* **Document**:

━━━━━━━━━━━━━━━━━━━━

Semi-regeringspartij PVV stuit in de wittebroodsweken van het nieuwe kabinet op wetten en praktische bezwaren die zij als 100% oppositiepartij tot dusver eenvoudig heeft kunnen negeren.
Dat overkomt elke politieke partij die de oppositiebankjes verruilt voor bestuurlijk pluche. Maar de confrontatie tussen droom en daad is bij de partij van Geert Wilders spannender dan anders, omdat de PVV in de oppositie zo ongeveer iedereen en alles in niet mis te verstane woorden onder vuur nam.
Neem bijvoorbeeld Europa. De PVV heeft een uitgesproken afkeer van 'Brussel'. Die plaatsnaam is voor de Partij voor de Vrijheid synoniem voor een logge bureaucratie die met ongebreidelde bemoeizucht en oekazes de nationale soevereiniteit ondermijnt. Repatrieer de macht uit Brussel naar Nederland, luidt het in het verkiezingsprogramma.
Sancties
Geheel conform deze geloofsbelijdenis sprak financieel woordvoerder Ronald van Vliet zich tegenover deze krant uit tegen automatische sancties die de Europese Commissie (EC) kan opleggen aan landen in de eurozone die niet voldoen aan de begrotingseisen in het Stabiliteits- en Groeipact. Wij willen zo weinig mogelijk macht voor Brussel, dus moeten de lidstaten beslissen of een land straf krijgt of niet, zei Van Vliet.
Afgelopen dinsdag bleek de PVV een draai van 180 graden te hebben gemaakt. In het debat waarin de Tweede Kamer met minister-president Mark Rutte terugblikte op de Europese Raad van regeringsleiders, schaarde PVV-Kamerlid Louis Bontes zich vierkant achter het standpunt dat de EC aan de knoppen behoort te zitten als er sancties moeten worden uitgedeeld. Politieke koehandel tussen met name de grote eurolanden leidt ertoe dat overtredingen ongestraft blijven, vindt nu ook de PVV.
Draai
Met deze draai lijkt de partij iets in te leveren van haar recht van spreken als Nederland door Brussel op de vingers wordt getikt, omdat ons land de regels niet goed heeft nageleefd. Die regels zijn namelijk niet ontsproten aan de Brusselse bureaucratie, zoals de PVV nu ook merkt. Ze zijn het uitvloeisel van afspraken die de lidstaten hebben gemaakt.
Dat geldt ook voor de regel, vanaf 1 januari, dat woningcorporaties hun huizen niet mogen verhuren aan huurders met een inkomen boven de euro 33.000 per jaar. Corporaties kunnen goedkoper geld lenen dan particuliere verhuurders. Dus doen zij private verhuurders oneigenlijke concurrentie aan als ze hun woningen verhuren aan huurders met hogere inkomens.
De PVV heeft zich steeds verzet tegen deze in haar ogen verfoeilijke inmenging van Brussel op de Nederlandse woningmarkt. Dat deed de partij ook in een debat met Piet Hein Donner, die als minister van Binnenlandse Zaken sinds drie weken ook over volkshuisvesting gaat. Donner zou Europa de oren moeten wassen, meende PVV-Kamerlid Eric Lucassen. Het akkoord dat zijn voorganger Eberhard van der Laan (PvdA) bereikte, was volgens hem het resultaat van schimmige onderhandelingen in Brusselse achterkamertjes.

━━━━━━━━━━━━━━━━━━━━

* **Opgeslagen gegevens**:
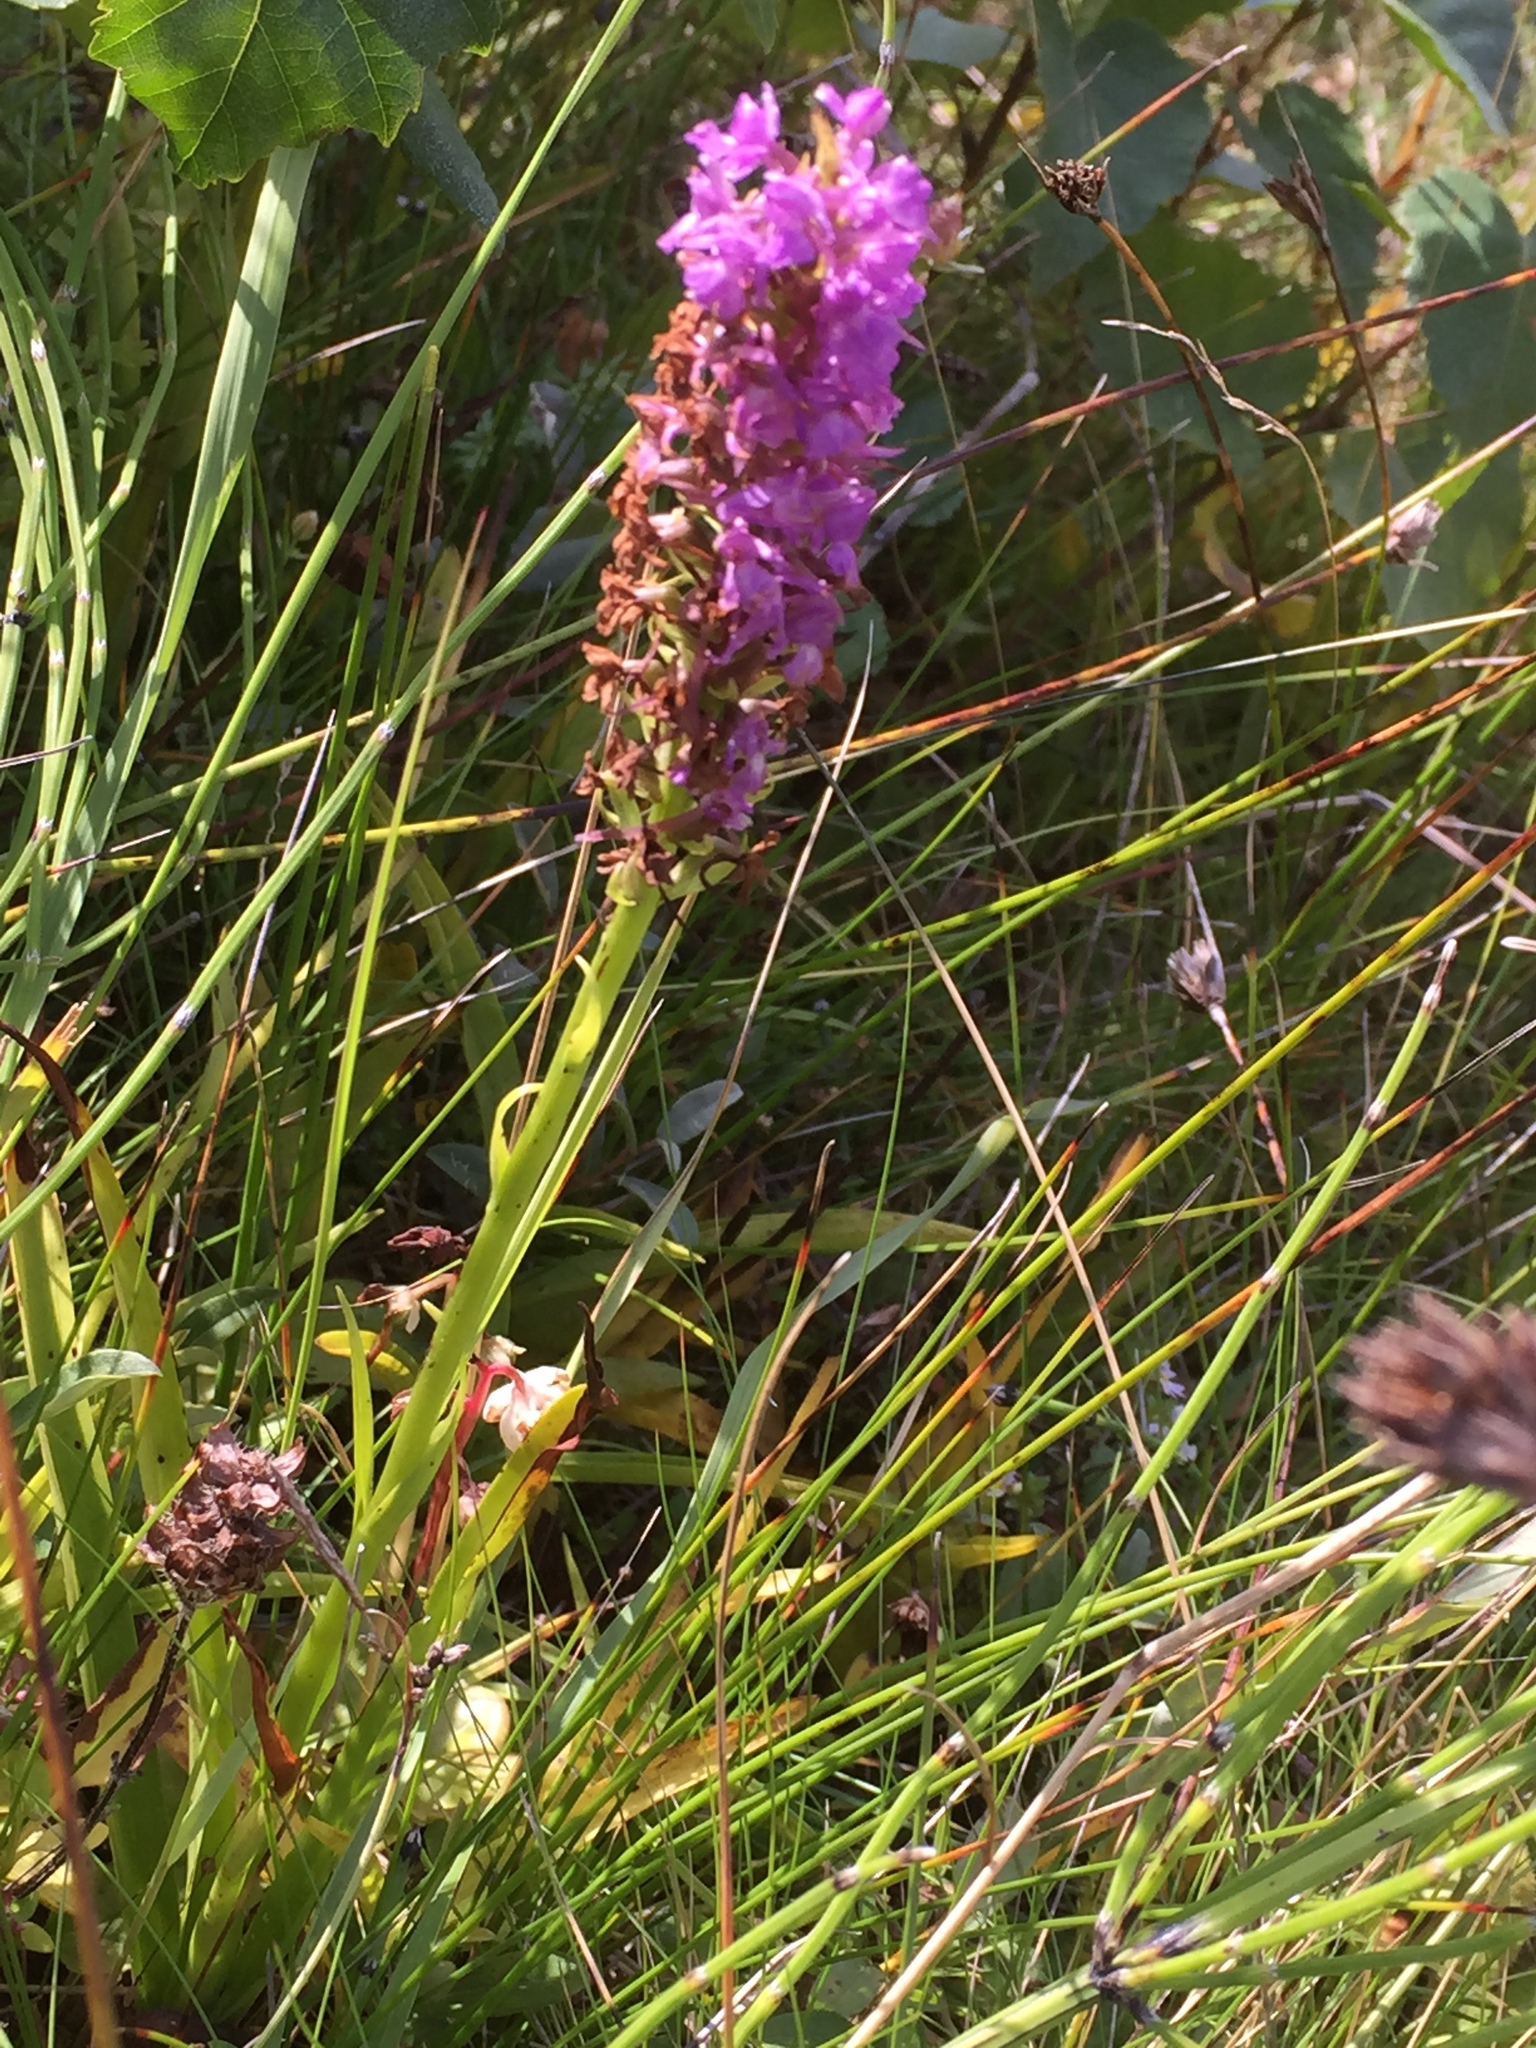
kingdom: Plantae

━━━━━━━━━━━━━━━━━━━━

* **Wat wordt gevraagd**:
[A] Wie is volgens de tekst over de PVV de financieel woordvoerder van die partij?
[B] Ga verder met de tekst over de PVV, vanaf de laatste zin.

* **Antwoorden**:
[A] Ronald van Vliet.

[B]
Motie
Lucassen verzuimde echter een motie van de oppositie te steunen waarin Donner voor onderhandelingen werd teruggestuurd naar Brussel. Deze keer was er geen sprake van een plotselinge bekering, maar van opportunisme. De PVV-parlementariër verklaarde uit 'politieke overwegingen' zijn steun te hebben onthouden.
Lucassen volgde het voorbeeld van de grote roerganger Wilders. Die verklaarde bij de algemene politieke beschouwingen doodleuk dat hij in 2007 een motie van wantrouwen indiende wegens het dubbele paspoort van toenmalig staatssecretaris Nebahat Albayrak omdat hij het kabinet-Balkenende 4 zo snel mogelijk naar huis wilde sturen. Dat geldt niet voor de ploeg van Rutte. Dus weinig stampij over de dubbele nationaliteit van staatssecretaris Marlies Veldhuijzen van Zanten-Hyllner.
De achterban van de PVV zal het kunnen waarderen. Windt er geen doekjes om als je draait, want dat doet elke politicus toch. Kom er dan liever eerlijk voor uit, zoals Wilders doet.
Opportunisme
Maar openlijk beleden politiek opportunisme kent zijn grenzen. Wilders, die wekelijks aanschuift voor een onderonsje met premier Rutte en vicepremier Maxime Verhagen, kan daarmee niet blijvend ontsnappen aan de omhelzing waarmee VVD en CDA zijn partij electoraal de wind uit de zeilen denken te nemen. Dat hoeft ook niet, want het sterke wapen van de PVV-leider zijn niet z'n daden - die heeft hij nog niet laten zien - maar zijn woorden. Woorden waarmee hij lucht geeft aan het ongenoegen dat leeft onder zijn kiezers en waarmee hij het debat telkens in de naar hem gewenste richting dirigeert.
En sterk staaltje daarvan was zijn opmerking bij de politieke beschouwingen dat de koningin geen deel moet uitmaken van de regering. Naast het goed ontvangen optreden van de nieuwe premier, wist Wilders zo de meeste aandacht te trekken - met een voorstel waarvan waarschijnlijk weinig meer wordt vernomen.
Wilders is doordrongen van de kracht van het woord. Hij was er bij toen zijn grote voorbeeld, Frits Bolkstestein, de VVD als fractieleider vanaf 1994 een stevig conservatief imago gaf. Dankzij deze rechtse buitenboordmotor kon de VVD ondertussen onbekommerd zaken doen met PvdA en D66 in het eerste paarse kabinet.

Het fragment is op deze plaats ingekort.